Tuesday, August 8, 2023

First Novel Ever?

by KM Rockwood



Murasaki Shikibu’s Genji Monogatari, or The Tale of Genji, may be the first novel ever written.

 The Tale of Genji was an ambitious project. Translating its 54 chapters into English takes 1300 pages. It features over 400 characters and the story spans several generations over 70 years.

 

This classic piece of Japanese literature was written in the early 11th century by noblewoman and lady-in-waiting Murasaki Shikibu.

 

She was born into the family of provincial minor nobility. In families of wealth and stature, husbands and wives maintained separate households. Although they had a patrilineal system, children generally lived and were educated in the mother’s home.

 

However, Murasaki and her brother Nobunori were raised in their erudite father’s household. Their mother had died when they were young, possibly in childbirth.

 

With the intent of preparing his son for a role in government, the children’s father engaged scholars to provide an education for Nobunori. Women, however, were considered incapable of real intelligence, so little attempt was made to teach them literacy.

 

Murasaki’s diaries have been preserved. She wrote, "When my brother ... was a young boy learning the Chinese classics, I was in the habit of listening to him and I became unusually proficient at understanding those passages that he found too difficult to understand and memorize. Father, a most learned man, was always regretting the fact: 'Just my luck,' he would say, 'What a pity she was not born a man!'"

 

The diaries reveal Murasaki was aware that others saw her as "pretentious, awkward, difficult to approach, prickly, too fond of her tales, haughty, prone to versifying, disdainful, cantankerous and scornful.”

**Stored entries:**
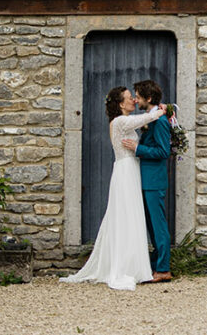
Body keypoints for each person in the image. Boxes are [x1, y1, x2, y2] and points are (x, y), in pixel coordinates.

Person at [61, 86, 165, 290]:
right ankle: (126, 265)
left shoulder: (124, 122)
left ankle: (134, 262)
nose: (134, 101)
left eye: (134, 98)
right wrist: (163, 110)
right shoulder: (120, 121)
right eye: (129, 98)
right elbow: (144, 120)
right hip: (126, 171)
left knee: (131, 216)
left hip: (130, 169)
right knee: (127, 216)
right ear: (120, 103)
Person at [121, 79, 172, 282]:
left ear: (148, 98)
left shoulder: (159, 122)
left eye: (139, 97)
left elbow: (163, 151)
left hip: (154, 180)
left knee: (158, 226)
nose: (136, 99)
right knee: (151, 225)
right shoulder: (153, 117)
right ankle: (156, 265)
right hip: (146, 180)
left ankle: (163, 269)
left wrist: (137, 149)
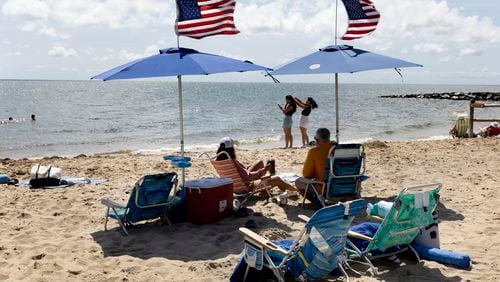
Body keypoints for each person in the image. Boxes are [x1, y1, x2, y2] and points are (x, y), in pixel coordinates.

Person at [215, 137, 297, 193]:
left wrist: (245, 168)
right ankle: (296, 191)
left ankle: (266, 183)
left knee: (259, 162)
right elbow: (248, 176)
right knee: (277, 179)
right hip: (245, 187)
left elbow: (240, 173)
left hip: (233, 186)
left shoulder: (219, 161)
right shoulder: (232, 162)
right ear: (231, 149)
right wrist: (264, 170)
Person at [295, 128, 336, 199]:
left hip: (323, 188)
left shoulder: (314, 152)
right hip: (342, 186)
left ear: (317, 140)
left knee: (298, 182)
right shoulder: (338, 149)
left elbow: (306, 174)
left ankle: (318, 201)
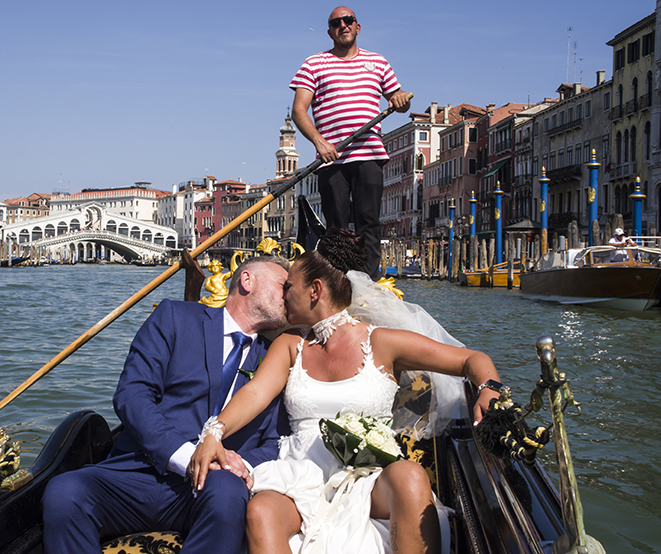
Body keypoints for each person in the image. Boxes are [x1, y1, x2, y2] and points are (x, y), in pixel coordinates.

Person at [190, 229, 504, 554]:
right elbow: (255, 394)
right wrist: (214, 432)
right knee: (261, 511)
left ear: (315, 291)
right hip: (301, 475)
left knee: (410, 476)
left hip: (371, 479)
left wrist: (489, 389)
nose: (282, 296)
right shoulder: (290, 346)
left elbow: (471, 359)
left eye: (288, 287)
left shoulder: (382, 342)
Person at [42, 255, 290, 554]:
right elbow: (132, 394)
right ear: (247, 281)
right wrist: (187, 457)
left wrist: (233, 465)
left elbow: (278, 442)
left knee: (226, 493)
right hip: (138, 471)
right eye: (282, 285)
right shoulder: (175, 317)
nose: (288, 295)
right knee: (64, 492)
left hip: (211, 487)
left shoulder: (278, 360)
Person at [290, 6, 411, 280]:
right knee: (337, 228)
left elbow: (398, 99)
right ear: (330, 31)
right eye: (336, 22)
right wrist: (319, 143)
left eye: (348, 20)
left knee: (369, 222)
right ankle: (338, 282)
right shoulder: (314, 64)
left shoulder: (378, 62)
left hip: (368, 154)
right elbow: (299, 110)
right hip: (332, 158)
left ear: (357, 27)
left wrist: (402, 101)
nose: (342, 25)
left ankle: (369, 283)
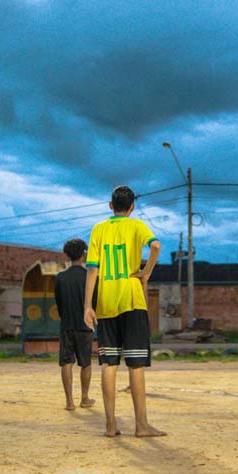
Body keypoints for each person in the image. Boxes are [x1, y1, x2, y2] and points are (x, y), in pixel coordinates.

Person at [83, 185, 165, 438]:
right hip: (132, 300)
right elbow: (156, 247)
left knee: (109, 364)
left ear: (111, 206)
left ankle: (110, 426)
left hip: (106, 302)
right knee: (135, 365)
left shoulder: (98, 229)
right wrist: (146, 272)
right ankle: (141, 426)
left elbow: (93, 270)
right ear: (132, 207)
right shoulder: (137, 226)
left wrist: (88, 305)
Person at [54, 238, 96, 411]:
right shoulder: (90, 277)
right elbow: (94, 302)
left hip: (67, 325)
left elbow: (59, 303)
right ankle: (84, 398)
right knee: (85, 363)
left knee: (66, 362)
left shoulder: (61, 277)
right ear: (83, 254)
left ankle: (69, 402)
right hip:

**PROBLEMS AND TASKS:**
(a) Answer these from the Genji article:
(i) How many chapters does The Tale of Genji have?
(ii) What was the name of Murasaki's brother?
(iii) In what century was the work written?
(b) Set down the Genji article from "by KM Rockwood" up to and including "lady-in-waiting Murasaki Shikibu.".
The material is not needed for any of this.

**EXPECTED OUTPUTS:**
(a)
(i) 54
(ii) Nobunori
(iii) The early 11th century

(b)
by KM Rockwood



Murasaki Shikibu’s Genji Monogatari, or The Tale of Genji, may be the first novel ever written.

 The Tale of Genji was an ambitious project. Translating its 54 chapters into English takes 1300 pages. It features over 400 characters and the story spans several generations over 70 years.

 

This classic piece of Japanese literature was written in the early 11th century by noblewoman and lady-in-waiting Murasaki Shikibu.